Development of potential biomarkers to forecast treatment response and clinical relapses of multiple sclerosis by investigating the CNS-specific proteome fingerprint of experimental autoimmune encephalomyelitis
Despite extensive research, multiple sclerosis (MS) remains a disease that lacks a definitive prognostic test to predict imminent disease relapses.

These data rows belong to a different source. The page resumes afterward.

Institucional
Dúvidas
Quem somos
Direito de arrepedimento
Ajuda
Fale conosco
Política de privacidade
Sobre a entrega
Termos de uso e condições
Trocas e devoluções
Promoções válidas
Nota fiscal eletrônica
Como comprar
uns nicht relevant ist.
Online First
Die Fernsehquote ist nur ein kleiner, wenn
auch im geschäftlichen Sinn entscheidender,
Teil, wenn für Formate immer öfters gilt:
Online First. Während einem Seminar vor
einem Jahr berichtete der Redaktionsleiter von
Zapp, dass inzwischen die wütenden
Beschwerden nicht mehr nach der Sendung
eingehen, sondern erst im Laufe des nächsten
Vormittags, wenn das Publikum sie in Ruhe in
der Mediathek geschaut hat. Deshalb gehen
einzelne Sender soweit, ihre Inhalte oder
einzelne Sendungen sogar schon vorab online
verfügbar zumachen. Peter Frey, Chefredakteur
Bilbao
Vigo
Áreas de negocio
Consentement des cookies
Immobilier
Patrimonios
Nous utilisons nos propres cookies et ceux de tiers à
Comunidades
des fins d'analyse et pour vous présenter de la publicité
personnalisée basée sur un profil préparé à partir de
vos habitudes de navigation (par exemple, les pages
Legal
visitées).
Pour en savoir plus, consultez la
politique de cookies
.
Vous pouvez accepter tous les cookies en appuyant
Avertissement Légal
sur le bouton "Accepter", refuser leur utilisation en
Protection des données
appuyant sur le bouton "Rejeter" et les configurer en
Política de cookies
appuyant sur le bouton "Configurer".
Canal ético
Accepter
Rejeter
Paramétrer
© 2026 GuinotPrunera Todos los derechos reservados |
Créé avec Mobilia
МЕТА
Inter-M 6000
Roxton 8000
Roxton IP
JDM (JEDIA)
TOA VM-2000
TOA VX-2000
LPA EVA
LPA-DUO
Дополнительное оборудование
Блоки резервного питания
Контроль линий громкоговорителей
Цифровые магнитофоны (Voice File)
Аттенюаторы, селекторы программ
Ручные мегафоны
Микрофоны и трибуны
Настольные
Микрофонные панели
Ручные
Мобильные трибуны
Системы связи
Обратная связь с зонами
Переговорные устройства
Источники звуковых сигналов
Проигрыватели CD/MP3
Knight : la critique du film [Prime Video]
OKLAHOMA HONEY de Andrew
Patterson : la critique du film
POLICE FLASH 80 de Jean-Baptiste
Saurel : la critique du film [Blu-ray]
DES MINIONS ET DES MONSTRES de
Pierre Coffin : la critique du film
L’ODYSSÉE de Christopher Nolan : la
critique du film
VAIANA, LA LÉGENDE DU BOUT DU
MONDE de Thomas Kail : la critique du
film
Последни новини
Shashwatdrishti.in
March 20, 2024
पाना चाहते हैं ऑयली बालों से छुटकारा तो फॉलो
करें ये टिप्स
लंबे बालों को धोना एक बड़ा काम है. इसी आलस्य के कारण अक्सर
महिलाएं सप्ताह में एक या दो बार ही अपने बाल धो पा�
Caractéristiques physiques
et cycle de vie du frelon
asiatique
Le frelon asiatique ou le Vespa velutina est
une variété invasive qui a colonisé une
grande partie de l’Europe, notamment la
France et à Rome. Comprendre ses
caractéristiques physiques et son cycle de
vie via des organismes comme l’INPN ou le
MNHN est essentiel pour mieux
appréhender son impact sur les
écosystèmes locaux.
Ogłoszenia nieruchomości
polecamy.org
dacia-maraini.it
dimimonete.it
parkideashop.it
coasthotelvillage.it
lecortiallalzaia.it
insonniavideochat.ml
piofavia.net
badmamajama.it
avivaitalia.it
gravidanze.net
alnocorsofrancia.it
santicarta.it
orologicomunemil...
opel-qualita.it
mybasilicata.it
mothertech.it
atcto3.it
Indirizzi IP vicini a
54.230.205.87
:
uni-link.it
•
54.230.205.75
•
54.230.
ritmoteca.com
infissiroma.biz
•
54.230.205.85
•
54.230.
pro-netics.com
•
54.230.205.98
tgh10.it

Thus, patients may undergo years of unnecessary treatments.
To address these issues, we developed a high-throughput quantitative proteomics method designated M2-proteomics to measure changes in proteome expression over the course of the preclinical experimental autoimmune encephalomyelitis (EAE) model of MS. Our studies revealed characteristic CNS-specific protein expression waves prior to the onset of clinical symptoms in EAE. Bioinformatics and statistical analyses revealed candidate predicative biomarkers to forecast the onset of clinical symptoms, and thereby onset of clinical relapses of MS. Importantly, we detected these proteins in serum and expression trajectories analysis identified a strong correlation of the CNS proteome to their levels in serum.
Prospective studies in the EAE model showed the effectiveness of these proteins in predicting clinical disease. Our studies suggest the utility for establishing homologous protein biomarkers in human MS patients. Finally, our work investigating the CNS proteome over the course of EAE provides us with unique insights and novel molecular targets for disease mechanisms and treatments of MS.